Exercise description:
All records should be written out again exactly.

BEGIN

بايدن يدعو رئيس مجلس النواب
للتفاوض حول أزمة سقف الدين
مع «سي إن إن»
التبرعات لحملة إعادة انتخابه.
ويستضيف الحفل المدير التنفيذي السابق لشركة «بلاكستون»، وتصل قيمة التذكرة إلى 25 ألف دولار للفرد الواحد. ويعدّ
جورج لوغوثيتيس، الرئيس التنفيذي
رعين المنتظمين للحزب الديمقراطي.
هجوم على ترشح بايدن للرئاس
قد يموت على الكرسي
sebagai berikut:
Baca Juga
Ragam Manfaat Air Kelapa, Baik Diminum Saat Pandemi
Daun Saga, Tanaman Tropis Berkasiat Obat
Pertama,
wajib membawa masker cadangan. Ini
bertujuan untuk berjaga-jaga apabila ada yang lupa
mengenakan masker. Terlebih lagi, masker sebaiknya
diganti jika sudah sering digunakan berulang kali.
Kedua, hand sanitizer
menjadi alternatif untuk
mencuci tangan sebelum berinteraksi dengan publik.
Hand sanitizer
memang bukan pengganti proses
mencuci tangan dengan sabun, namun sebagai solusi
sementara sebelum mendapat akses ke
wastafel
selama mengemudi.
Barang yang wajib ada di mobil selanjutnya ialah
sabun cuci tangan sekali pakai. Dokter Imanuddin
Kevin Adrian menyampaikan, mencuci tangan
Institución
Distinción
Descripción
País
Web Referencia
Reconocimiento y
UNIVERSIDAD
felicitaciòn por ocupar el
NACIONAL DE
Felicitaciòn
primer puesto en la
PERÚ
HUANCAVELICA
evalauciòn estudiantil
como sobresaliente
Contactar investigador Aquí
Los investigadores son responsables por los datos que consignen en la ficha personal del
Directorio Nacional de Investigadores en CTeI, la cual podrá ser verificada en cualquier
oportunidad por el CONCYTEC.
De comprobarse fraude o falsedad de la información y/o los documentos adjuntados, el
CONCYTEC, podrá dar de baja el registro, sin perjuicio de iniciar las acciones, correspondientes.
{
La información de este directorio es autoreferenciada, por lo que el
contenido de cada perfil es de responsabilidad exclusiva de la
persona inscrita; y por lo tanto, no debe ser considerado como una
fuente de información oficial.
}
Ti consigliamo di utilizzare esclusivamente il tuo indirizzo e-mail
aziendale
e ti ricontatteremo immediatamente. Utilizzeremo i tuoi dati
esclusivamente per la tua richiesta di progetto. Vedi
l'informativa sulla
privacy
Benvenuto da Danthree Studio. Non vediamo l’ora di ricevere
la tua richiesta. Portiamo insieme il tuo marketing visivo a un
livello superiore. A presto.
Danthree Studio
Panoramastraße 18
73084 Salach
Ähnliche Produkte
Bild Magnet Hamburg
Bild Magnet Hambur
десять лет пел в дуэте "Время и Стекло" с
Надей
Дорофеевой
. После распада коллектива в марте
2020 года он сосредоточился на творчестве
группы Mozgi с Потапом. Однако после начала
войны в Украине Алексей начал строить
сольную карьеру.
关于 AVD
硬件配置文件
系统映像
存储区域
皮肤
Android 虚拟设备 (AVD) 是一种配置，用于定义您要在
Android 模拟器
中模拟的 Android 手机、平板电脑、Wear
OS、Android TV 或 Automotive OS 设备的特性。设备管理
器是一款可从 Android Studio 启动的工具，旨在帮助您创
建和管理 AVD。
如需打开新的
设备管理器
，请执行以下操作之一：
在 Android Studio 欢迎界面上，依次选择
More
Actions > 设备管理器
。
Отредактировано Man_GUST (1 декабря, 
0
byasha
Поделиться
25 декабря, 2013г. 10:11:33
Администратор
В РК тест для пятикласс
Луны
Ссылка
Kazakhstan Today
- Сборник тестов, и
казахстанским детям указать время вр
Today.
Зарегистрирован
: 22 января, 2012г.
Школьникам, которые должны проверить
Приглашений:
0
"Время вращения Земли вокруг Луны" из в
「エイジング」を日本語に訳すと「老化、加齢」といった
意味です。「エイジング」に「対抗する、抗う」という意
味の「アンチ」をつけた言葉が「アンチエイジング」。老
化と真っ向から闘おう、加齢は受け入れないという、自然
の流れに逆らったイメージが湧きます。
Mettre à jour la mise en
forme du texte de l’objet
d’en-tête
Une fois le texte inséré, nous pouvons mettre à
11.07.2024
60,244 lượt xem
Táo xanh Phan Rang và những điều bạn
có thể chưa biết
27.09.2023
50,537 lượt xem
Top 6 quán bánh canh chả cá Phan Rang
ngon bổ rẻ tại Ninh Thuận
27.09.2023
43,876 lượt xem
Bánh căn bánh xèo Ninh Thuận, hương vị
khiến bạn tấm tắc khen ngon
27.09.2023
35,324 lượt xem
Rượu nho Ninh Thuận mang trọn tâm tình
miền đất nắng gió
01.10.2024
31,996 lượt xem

END

Result of this exercise:
بايدن يدعو رئيس مجلس النواب
للتفاوض حول أزمة سقف الدين
مع «سي إن إن»
التبرعات لحملة إعادة انتخابه.
ويستضيف الحفل المدير التنفيذي السابق لشركة «بلاكستون»، وتصل قيمة التذكرة إلى 25 ألف دولار للفرد الواحد. ويعدّ
جورج لوغوثيتيس، الرئيس التنفيذي
رعين المنتظمين للحزب الديمقراطي.
هجوم على ترشح بايدن للرئاس
قد يموت على الكرسي
sebagai berikut:
Baca Juga
Ragam Manfaat Air Kelapa, Baik Diminum Saat Pandemi
Daun Saga, Tanaman Tropis Berkasiat Obat
Pertama,
wajib membawa masker cadangan. Ini
bertujuan untuk berjaga-jaga apabila ada yang lupa
mengenakan masker. Terlebih lagi, masker sebaiknya
diganti jika sudah sering digunakan berulang kali.
Kedua, hand sanitizer
menjadi alternatif untuk
mencuci tangan sebelum berinteraksi dengan publik.
Hand sanitizer
memang bukan pengganti proses
mencuci tangan dengan sabun, namun sebagai solusi
sementara sebelum mendapat akses ke
wastafel
selama mengemudi.
Barang yang wajib ada di mobil selanjutnya ialah
sabun cuci tangan sekali pakai. Dokter Imanuddin
Kevin Adrian menyampaikan, mencuci tangan
Institución
Distinción
Descripción
País
Web Referencia
Reconocimiento y
UNIVERSIDAD
felicitaciòn por ocupar el
NACIONAL DE
Felicitaciòn
primer puesto en la
PERÚ
HUANCAVELICA
evalauciòn estudiantil
como sobresaliente
Contactar investigador Aquí
Los investigadores son responsables por los datos que consignen en la ficha personal del
Directorio Nacional de Investigadores en CTeI, la cual podrá ser verificada en cualquier
oportunidad por el CONCYTEC.
De comprobarse fraude o falsedad de la información y/o los documentos adjuntados, el
CONCYTEC, podrá dar de baja el registro, sin perjuicio de iniciar las acciones, correspondientes.
{
La información de este directorio es autoreferenciada, por lo que el
contenido de cada perfil es de responsabilidad exclusiva de la
persona inscrita; y por lo tanto, no debe ser considerado como una
fuente de información oficial.
}
Ti consigliamo di utilizzare esclusivamente il tuo indirizzo e-mail
aziendale
e ti ricontatteremo immediatamente. Utilizzeremo i tuoi dati
esclusivamente per la tua richiesta di progetto. Vedi
l'informativa sulla
privacy
Benvenuto da Danthree Studio. Non vediamo l’ora di ricevere
la tua richiesta. Portiamo insieme il tuo marketing visivo a un
livello superiore. A presto.
Danthree Studio
Panoramastraße 18
73084 Salach
Ähnliche Produkte
Bild Magnet Hamburg
Bild Magnet Hambur
десять лет пел в дуэте "Время и Стекло" с
Надей
Дорофеевой
. После распада коллектива в марте
2020 года он сосредоточился на творчестве
группы Mozgi с Потапом. Однако после начала
войны в Украине Алексей начал строить
сольную карьеру.
关于 AVD
硬件配置文件
系统映像
存储区域
皮肤
Android 虚拟设备 (AVD) 是一种配置，用于定义您要在
Android 模拟器
中模拟的 Android 手机、平板电脑、Wear
OS、Android TV 或 Automotive OS 设备的特性。设备管理
器是一款可从 Android Studio 启动的工具，旨在帮助您创
建和管理 AVD。
如需打开新的
设备管理器
，请执行以下操作之一：
在 Android Studio 欢迎界面上，依次选择
More
Actions > 设备管理器
。
Отредактировано Man_GUST (1 декабря, 
0
byasha
Поделиться
25 декабря, 2013г. 10:11:33
Администратор
В РК тест для пятикласс
Луны
Ссылка
Kazakhstan Today
- Сборник тестов, и
казахстанским детям указать время вр
Today.
Зарегистрирован
: 22 января, 2012г.
Школьникам, которые должны проверить
Приглашений:
0
"Время вращения Земли вокруг Луны" из в
「エイジング」を日本語に訳すと「老化、加齢」といった
意味です。「エイジング」に「対抗する、抗う」という意
味の「アンチ」をつけた言葉が「アンチエイジング」。老
化と真っ向から闘おう、加齢は受け入れないという、自然
の流れに逆らったイメージが湧きます。
Mettre à jour la mise en
forme du texte de l’objet
d’en-tête
Une fois le texte inséré, nous pouvons mettre à
11.07.2024
60,244 lượt xem
Táo xanh Phan Rang và những điều bạn
có thể chưa biết
27.09.2023
50,537 lượt xem
Top 6 quán bánh canh chả cá Phan Rang
ngon bổ rẻ tại Ninh Thuận
27.09.2023
43,876 lượt xem
Bánh căn bánh xèo Ninh Thuận, hương vị
khiến bạn tấm tắc khen ngon
27.09.2023
35,324 lượt xem
Rượu nho Ninh Thuận mang trọn tâm tình
miền đất nắng gió
01.10.2024
31,996 lượt xem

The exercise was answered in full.